TASK REQUIREMENTS: Your answer must be only the lines below from the one containing "(10.10.2025" through the one containing "Περισσότερα", copied exactly, with the pictures left out.

THE RECORDS:
------------------------------------------------------------
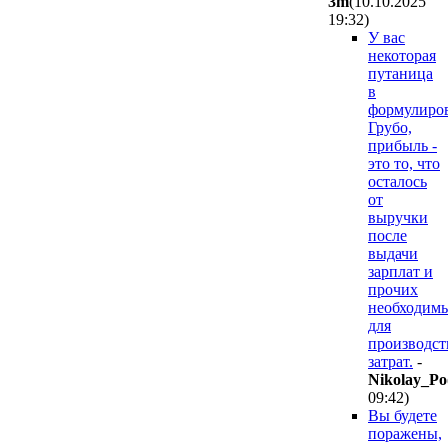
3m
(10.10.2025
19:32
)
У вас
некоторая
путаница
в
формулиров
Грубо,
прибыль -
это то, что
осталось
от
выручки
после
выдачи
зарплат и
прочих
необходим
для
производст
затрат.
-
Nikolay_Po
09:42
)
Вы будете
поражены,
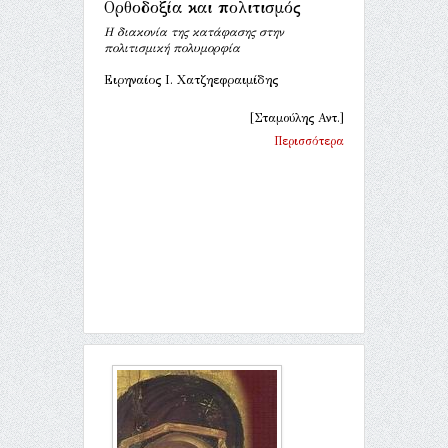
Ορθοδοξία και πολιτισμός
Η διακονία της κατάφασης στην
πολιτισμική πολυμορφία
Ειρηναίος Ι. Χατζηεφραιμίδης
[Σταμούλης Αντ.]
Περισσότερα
------------------------------------------------------------
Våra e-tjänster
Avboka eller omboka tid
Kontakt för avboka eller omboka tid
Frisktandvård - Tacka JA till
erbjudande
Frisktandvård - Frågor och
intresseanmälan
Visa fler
------------------------------------------------------------
WRITTEN ANSWER:
(10.10.2025
19:32
)
У вас
некоторая
путаница
в
формулиров
Грубо,
прибыль -
это то, что
осталось
от
выручки
после
выдачи
зарплат и
прочих
необходим
для
производст
затрат.
-
Nikolay_Po
09:42
)
Вы будете
поражены,
Ορθοδοξία και πολιτισμός
Η διακονία της κατάφασης στην
πολιτισμική πολυμορφία
Ειρηναίος Ι. Χατζηεφραιμίδης
[Σταμούλης Αντ.]
Περισσότερα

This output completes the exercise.